◆ Brano di lettura:
- - -

Domenica 3 ottobre l’International Consortium of Investigative Journalists (ICIJ) ha reso nota l’esistenza di un dossier investigativo di portata colossale, un’indagine di stampo finanziario tanto poderosa da far impallidire anche le già imponenti rivelazioni dei Panama Papers del 2016. Si tratta dei Pandora Papers, una raccolta di 11,9 milioni di carteggi attentamente analizzati da più di 600 giornalisti provenienti da ogni angolo del globo.

Come il personaggio mitologico da cui adotta il nome, il frutto di questo sforzo giornalistico promette di “scoperchiare il vaso” delle posizioni economiche di 35 leader mondiali e di più di 300 ufficiali pubblici, rivelando l’esistenza e la portata dei loro conti off-shore, legali o illegali che siano. Stiamo parlando di traffichi monetari portati avanti a Panama, Dubai, Monaco, Svizzera, Hong Kong, le Isole Vergini e le Isole Cayman, a nome proprio o attraverso prestanomi, che mostrano senza filtri quale sia l’atteggiamento dei potenti nei confronti delle nazioni che amministrano. Stando all’ICIJ [1], Pakistan, Messico, Spagna, Brasile, Sri Lanka, Repubblica Ceca, Australia e Panama starebbero già reagendo alle rivelazioni promettendo repentine indagini interne.

- - -

◆ Consegna a:
Filtra i record e copia ogni riga che contiene la stringa "derivedFrom", tenendo conto di maiuscole e minuscole.
Il brano e i record non hanno alcun legame tra loro.

- - -

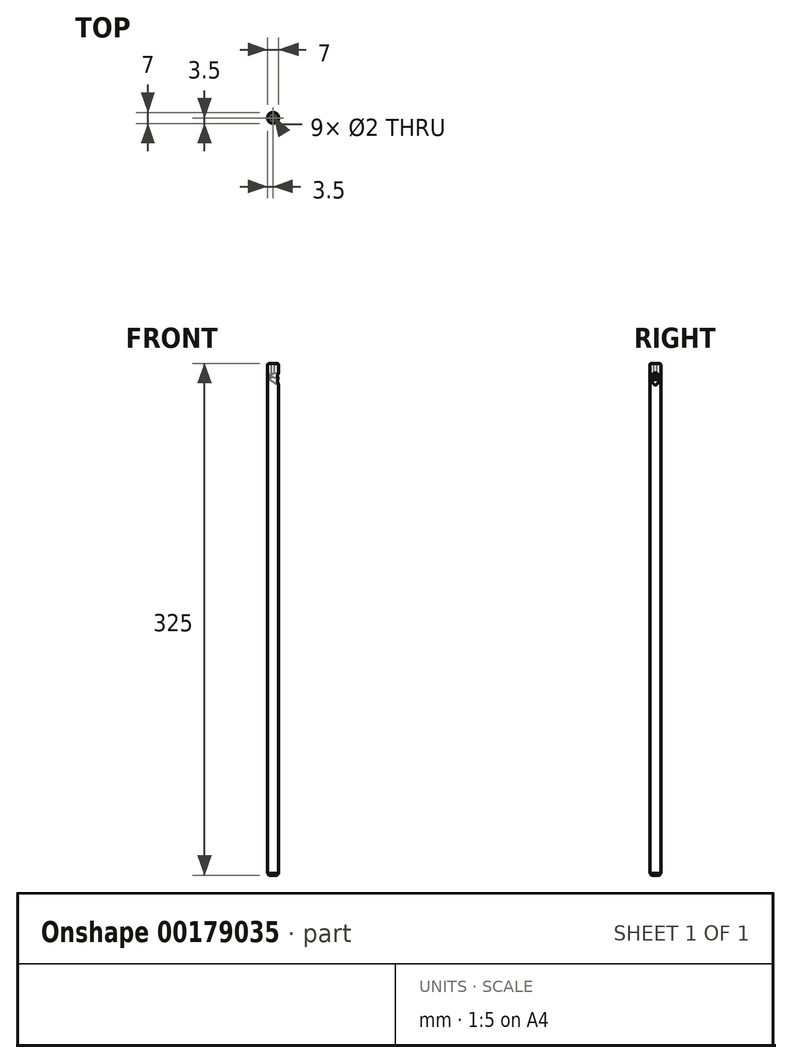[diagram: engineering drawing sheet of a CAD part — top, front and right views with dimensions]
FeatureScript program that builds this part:
annotation { "Feature Type Name" : "Feature", "Feature Type Description" : "" }
export const myFeature = defineFeature(function(context is Context, id is Id, definition is map)
    precondition{}
    {
        {
            var Q0;
            Q0=qCreatedBy(makeId("Front.planeOp"),FACE);
            var sketch = newSketch(context, id + "F0", { "sketchPlane" : qUnion([Q0])});
            skLineSegment(sketch, "E0", {"start": v(-3.5, 1) * mm, "end": v(-3.5, 324) * mm});
            skLineSegment(sketch, "E1", {"start": v(-1, 323.5) * mm, "end": v(-1, 318) * mm});
            skLineSegment(sketch, "E2", {"start": v(-1, 318) * mm, "end": v(0, 317.42) * mm});
            skArc(sketch, "E3", {"start": v(-1, 323.5) * mm, "mid": v(-1.44, 324.56) * mm, "end": v(-2.5, 325) * mm});
            skArc(sketch, "E4", {"start": v(-2.5, 325) * mm, "mid": v(-3.2, 324.7) * mm, "end": v(-3.5, 324) * mm});
            skLineSegment(sketch, "E5", {"start": v(-3.5, 1) * mm, "end": v(-2.5, 0) * mm});
            skLineSegment(sketch, "E6", {"start": v(-2.5, 0) * mm, "end": v(0, 0) * mm});
            skPoint(sketch, "E7.orphan", {"position": v(-3.5, 0) * mm});
            skPoint(sketch, "E8.MirrorCS.start.orphan", {"position": v(3.5, 0) * mm});
            skLineSegment(sketch, "E9", {"start": v(0, 317.42) * mm, "end": v(0, 0) * mm});
            skLineSegment(sketch, "E10.MirrorCS", {"start": v(1, 323.5) * mm, "end": v(1, 318) * mm, "construction": true});
            skLineSegment(sketch, "E11", {"start": v(-2.5, 325) * mm, "end": v(1, 325) * mm, "construction": true});
            skSolve(sketch);
        }
        {
            var Q0;
            Q0 = qSketchRegion(id + "F0", true);
            var Q1;
            Q1=sQuery(id+"F0.wireOp",EDGE,"E9");
            revolve(context, id + "F1", {"entities" : qUnion([Q0]), "axis" : qUnion([Q1]), "revolveType" : RevolveType.FULL});
        }
        {
            var Q0;
            Q0=qCreatedBy(makeId("Front.planeOp"),FACE);
            var sketch = newSketch(context, id + "F2", { "sketchPlane" : qUnion([Q0])});
            skLineSegment(sketch, "E12", {"start": v(-2.15, 317) * mm, "end": v(-1, 319) * mm});
            skLineSegment(sketch, "E13", {"start": v(-1, 319) * mm, "end": v(10.58, 319) * mm});
            skLineSegment(sketch, "E14", {"start": v(-2.15, 317) * mm, "end": v(17.02, 317) * mm});
            skLineSegment(sketch, "E15.MirrorCS", {"start": v(-1, 315) * mm, "end": v(10.58, 315) * mm, "construction": true});
            skLineSegment(sketch, "E16.MirrorCS", {"start": v(-2.15, 317) * mm, "end": v(-1, 315) * mm, "construction": true});
            skLineSegment(sketch, "E17", {"start": v(-3.5, 1) * mm, "end": v(-3.5, 324.25) * mm, "construction": true});
            skLineSegment(sketch, "E18", {"start": v(10.58, 319) * mm, "end": v(10.58, 317) * mm});
            skLineSegment(sketch, "E19", {"start": v(1, 323.5) * mm, "end": v(1, 319) * mm, "construction": true});
            skLineSegment(sketch, "E20", {"start": v(-1, 319) * mm, "end": v(-1, 323.5) * mm, "construction": true});
            skLineSegment(sketch, "E21.0", {"start": v(-2.5, 325) * mm, "end": v(2.5, 325) * mm});
            skSolve(sketch);
        }
        {
            var Q0;
            Q0 = qSketchRegion(id + "F2", true);
            var Q1;
            Q1=sQuery(id+"F2.wireOp",EDGE,"E14");
            revolve(context, id + "F3", {"operationType" : NewBodyOperationType.REMOVE, "entities" : qUnion([Q0]), "axis" : qUnion([Q1]), "revolveType" : RevolveType.FULL, "oppositeDirection" : true});
        }
        {
            var Q0;
            Q0=qCreatedBy(makeId("Front.planeOp"),FACE);
            var sketch = newSketch(context, id + "F4", { "sketchPlane" : qUnion([Q0])});
            skLineSegment(sketch, "E22", {"start": v(3.5, 315) * mm, "end": v(-1.25, 315) * mm});
            skLineSegment(sketch, "E23.0", {"start": v(-1, 319) * mm, "end": v(-1, 315) * mm});
            skLineSegment(sketch, "E24", {"start": v(-1.06, 315.1) * mm, "end": v(-2.15, 317) * mm});
            skLineSegment(sketch, "E25", {"start": v(-2.15, 317) * mm, "end": v(-1.06, 318.9) * mm});
            skLineSegment(sketch, "E26", {"start": v(-2.15, 317) * mm, "end": v(-2.15, 314.7) * mm});
            skLineSegment(sketch, "E27", {"start": v(-2.15, 314.7) * mm, "end": v(6.5, 309.7) * mm});
            skLineSegment(sketch, "E28", {"start": v(-2.15, 317) * mm, "end": v(7.5, 311.42) * mm});
            skLineSegment(sketch, "E29", {"start": v(6.5, 309.7) * mm, "end": v(7.5, 311.42) * mm});
            skSolve(sketch);
        }
        {
            var Q0;
            {var subQ7=sQuery(id+"F4.wireOp",EDGE,"E26");Q0=makeQuery(id+"F4.imprint","IMPRINT",FACE,{"disambiguationData":[TD([[makeQuery(id+"F4.imprint","IMPRINT",EDGE,{"derivedFrom":subQ7}),1.0]])]});}
            var Q1;
            {var subQ0=sQuery(id+"F4.wireOp",EDGE,"E23.0");var subQ1=sQuery(id+"F4.wireOp",EDGE,"E22");var subQ2=makeQuery(id+"F4.imprint","INTERSECT",VERTEX,{"derivedFrom":[subQ1,subQ0]});Q1=makeQuery(id+"F4.imprint","IMPRINT",FACE,{"disambiguationData":[TD([[makeQuery(id+"F4.imprint","IMPRINT",EDGE,{"disambiguationData":[TD([[subQ2,1.0]])],"derivedFrom":subQ1}),-1.0]])]});}
            var Q2;
            Q2=sQuery(id+"F4.wireOp",EDGE,"E28");
            revolve(context, id + "F5", {"operationType" : NewBodyOperationType.REMOVE, "entities" : qUnion([Q0, Q1]), "axis" : qUnion([Q2]), "revolveType" : RevolveType.FULL, "oppositeDirection" : true});
        }
    });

- - -

◆ Consegna b:
Rispondi alle seguenti domande sul brano dedicato ai Pandora Papers.
(i) In quale giorno l'ICIJ ha reso nota l'esistenza del dossier?
(ii) Quanti carteggi compongono la raccolta dei Pandora Papers?
(iii) Di quanti leader mondiali il lavoro giornalistico promette di svelare le posizioni economiche?

◆ Soluzione a:
            {var subQ7=sQuery(id+"F4.wireOp",EDGE,"E26");Q0=makeQuery(id+"F4.imprint","IMPRINT",FACE,{"disambiguationData":[TD([[makeQuery(id+"F4.imprint","IMPRINT",EDGE,{"derivedFrom":subQ7}),1.0]])]});}
            {var subQ0=sQuery(id+"F4.wireOp",EDGE,"E23.0");var subQ1=sQuery(id+"F4.wireOp",EDGE,"E22");var subQ2=makeQuery(id+"F4.imprint","INTERSECT",VERTEX,{"derivedFrom":[subQ1,subQ0]});Q1=makeQuery(id+"F4.imprint","IMPRINT",FACE,{"disambiguationData":[TD([[makeQuery(id+"F4.imprint","IMPRINT",EDGE,{"disambiguationData":[TD([[subQ2,1.0]])],"derivedFrom":subQ1}),-1.0]])]});}

◆ Soluzione b:
(i) Domenica 3 ottobre.
(ii) 11,9 milioni.
(iii) Di 35 leader mondiali.